Samuel Yang and Erik Litzén staged their spring show atop an old warehouse on the Suzhou Creek, a waterway that crosses Shanghai westward from the Huangpu River. East Wind is the name Yang and Litzén gave to the line-up. The designer and his life and creative partner explained: “The term has a different meaning in the West. Here, east wind is a powerful symbol of the power of transformation.”
The show location was an Art Deco style building that was formerly a warehouse for the National Industrial Bank of China. Located on what was once an industrial waterfront, it is now part of the vibrant and trendy Jing’an district, named after an ancient Chinese Buddhist temple. It’s an appropriate blend of geography and chronology; this time-consuming merging of East and West is something Yang believes in and something he illustrates very eloquently with his clothing.

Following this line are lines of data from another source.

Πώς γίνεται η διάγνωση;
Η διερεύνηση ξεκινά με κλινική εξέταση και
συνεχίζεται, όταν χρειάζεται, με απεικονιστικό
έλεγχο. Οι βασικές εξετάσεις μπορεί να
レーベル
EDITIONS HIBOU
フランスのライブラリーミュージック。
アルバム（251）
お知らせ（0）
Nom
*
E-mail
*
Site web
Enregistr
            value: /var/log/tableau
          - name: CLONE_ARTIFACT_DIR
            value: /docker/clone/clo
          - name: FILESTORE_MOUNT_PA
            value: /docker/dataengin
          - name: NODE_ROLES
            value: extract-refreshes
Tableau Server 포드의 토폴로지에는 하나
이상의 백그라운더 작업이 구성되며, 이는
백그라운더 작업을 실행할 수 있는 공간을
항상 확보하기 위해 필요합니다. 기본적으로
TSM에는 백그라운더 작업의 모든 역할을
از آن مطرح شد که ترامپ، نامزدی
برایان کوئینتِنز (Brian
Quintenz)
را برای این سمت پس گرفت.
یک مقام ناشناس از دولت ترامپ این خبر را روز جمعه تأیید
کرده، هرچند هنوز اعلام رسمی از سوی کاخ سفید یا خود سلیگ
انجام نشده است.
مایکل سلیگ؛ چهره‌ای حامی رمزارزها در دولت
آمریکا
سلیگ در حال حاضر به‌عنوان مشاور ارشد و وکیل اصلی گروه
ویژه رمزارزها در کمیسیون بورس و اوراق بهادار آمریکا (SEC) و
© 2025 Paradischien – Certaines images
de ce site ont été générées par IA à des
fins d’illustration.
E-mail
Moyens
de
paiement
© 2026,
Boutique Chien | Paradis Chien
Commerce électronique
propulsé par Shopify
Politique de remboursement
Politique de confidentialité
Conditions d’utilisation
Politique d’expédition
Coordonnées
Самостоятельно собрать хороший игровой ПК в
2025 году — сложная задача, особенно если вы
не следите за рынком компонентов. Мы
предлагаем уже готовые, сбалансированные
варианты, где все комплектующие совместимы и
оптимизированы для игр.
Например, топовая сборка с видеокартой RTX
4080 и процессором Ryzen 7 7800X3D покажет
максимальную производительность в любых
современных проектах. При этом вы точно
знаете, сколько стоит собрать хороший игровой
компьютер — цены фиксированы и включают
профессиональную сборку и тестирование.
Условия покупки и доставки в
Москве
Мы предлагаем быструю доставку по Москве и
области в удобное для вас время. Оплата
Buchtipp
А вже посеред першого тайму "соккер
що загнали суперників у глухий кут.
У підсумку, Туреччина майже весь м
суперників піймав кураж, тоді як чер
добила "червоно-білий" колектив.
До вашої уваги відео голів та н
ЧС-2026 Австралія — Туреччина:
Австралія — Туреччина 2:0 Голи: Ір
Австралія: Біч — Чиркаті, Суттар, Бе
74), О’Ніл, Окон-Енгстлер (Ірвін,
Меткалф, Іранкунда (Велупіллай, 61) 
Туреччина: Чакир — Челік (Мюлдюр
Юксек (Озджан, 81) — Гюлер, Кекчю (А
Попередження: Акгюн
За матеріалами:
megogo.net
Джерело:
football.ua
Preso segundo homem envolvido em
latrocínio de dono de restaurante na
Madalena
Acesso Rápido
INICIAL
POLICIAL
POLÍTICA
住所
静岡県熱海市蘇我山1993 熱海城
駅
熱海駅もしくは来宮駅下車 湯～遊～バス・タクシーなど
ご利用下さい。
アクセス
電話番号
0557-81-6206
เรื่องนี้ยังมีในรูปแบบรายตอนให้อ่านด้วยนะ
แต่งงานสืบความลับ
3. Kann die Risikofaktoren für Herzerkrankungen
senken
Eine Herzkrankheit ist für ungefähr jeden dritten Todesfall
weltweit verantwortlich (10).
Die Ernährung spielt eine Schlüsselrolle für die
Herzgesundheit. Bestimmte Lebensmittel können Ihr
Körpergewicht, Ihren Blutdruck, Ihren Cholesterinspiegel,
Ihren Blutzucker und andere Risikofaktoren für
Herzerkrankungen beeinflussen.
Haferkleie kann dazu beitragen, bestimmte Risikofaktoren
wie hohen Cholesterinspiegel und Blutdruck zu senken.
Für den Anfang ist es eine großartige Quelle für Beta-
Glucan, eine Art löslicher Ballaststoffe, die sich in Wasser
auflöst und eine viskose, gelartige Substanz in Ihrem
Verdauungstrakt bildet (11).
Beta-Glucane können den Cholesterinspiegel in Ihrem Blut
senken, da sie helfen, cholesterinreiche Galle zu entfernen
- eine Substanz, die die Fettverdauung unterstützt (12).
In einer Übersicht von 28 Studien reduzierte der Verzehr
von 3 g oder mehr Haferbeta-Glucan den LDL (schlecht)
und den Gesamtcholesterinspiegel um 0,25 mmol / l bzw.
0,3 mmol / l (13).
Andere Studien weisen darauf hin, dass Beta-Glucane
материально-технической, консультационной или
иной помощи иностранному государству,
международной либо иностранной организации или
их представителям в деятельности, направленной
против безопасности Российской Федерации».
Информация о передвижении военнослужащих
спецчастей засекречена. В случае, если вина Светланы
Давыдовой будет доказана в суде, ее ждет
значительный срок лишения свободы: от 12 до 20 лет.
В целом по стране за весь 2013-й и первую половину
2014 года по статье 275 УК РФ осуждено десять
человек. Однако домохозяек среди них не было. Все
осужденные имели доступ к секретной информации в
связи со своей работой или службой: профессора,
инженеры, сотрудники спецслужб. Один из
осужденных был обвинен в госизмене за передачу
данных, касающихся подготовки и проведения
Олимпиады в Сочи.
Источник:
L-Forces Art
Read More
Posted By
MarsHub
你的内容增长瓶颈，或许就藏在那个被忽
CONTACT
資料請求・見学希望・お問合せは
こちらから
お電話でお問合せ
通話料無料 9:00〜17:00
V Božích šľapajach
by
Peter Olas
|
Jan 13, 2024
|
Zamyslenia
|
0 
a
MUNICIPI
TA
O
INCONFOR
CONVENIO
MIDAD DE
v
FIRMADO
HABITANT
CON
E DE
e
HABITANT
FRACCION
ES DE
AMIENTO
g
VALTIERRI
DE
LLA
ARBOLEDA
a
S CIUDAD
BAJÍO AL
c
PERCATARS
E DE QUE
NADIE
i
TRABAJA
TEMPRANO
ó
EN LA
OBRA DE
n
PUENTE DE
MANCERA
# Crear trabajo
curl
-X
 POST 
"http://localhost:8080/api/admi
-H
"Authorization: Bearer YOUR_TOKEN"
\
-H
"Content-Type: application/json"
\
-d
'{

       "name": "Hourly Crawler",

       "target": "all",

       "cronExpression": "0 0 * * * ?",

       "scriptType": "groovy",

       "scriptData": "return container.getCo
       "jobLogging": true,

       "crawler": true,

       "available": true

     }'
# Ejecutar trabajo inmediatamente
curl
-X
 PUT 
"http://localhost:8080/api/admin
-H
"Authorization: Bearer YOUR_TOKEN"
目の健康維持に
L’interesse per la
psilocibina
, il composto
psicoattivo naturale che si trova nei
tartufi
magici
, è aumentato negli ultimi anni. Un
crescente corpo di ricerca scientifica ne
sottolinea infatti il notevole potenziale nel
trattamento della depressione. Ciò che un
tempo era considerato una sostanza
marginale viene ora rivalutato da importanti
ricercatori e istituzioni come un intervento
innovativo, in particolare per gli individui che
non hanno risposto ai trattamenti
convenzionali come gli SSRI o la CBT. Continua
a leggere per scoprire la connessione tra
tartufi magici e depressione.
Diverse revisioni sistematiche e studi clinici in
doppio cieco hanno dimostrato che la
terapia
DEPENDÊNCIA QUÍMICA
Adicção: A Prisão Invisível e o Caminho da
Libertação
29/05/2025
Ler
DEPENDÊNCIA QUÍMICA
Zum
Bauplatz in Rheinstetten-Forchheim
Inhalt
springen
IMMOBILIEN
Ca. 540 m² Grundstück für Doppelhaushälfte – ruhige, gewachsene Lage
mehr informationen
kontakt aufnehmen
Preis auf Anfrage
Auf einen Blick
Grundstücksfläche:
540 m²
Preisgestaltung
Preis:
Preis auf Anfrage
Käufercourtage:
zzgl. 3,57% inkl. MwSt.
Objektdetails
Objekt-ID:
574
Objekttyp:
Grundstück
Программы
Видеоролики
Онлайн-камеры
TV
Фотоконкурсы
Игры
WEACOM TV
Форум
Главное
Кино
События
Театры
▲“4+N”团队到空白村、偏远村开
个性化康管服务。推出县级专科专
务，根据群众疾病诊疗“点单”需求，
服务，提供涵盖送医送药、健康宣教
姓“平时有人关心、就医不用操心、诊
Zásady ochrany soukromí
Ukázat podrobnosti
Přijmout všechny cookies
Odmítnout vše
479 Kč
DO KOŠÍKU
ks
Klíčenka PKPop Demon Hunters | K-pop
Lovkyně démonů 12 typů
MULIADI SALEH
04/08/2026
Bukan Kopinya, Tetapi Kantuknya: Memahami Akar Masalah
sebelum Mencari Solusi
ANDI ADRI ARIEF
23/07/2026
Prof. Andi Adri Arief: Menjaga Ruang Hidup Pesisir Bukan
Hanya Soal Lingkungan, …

About that: Soft, lightweight denim pieces, creased poplin shirts and silk-linen trousers were layered or worn under tailoring and bomber jackets, all echoing traditional Chinese styles. A burgundy maxi dress was reminiscent of the cheongsam, except it was knitted from loose yarn that revealed the shape of a soaring swallow when stretched against the body. A series of breezy crepe sets, simple panties underneath sheer iterations of themselves, and a pale jade green tank dress whose godets caressed the ground with every step also took off.
Yang and Litzén created some enchanting crumpled silk sheaths that they hand-dyed and edged with tiny beads. The DIY craftsmanship was reflected in the sometimes uneven paint, which gave a patina to the collection. Ditto a woven tunic made of ramie, dyed black but beautifully discolored by the rough tint at the hems.
“This is how we dress, this is actually how all people dress,” Litzén said of their integration of more artisanal and sometimes age-old elements, “combining something older with something new.” Yang and Litzén returned to Shanghai Fashion Week last season and are busy selling out most of their offerings during the pre-collection calendar and adding novelty to the show’s context in the form of artisanal styles. It’s a feedback loop that works and seems to keep them going. The wind of change is blowing in the right direction for Samuel Guì Yang.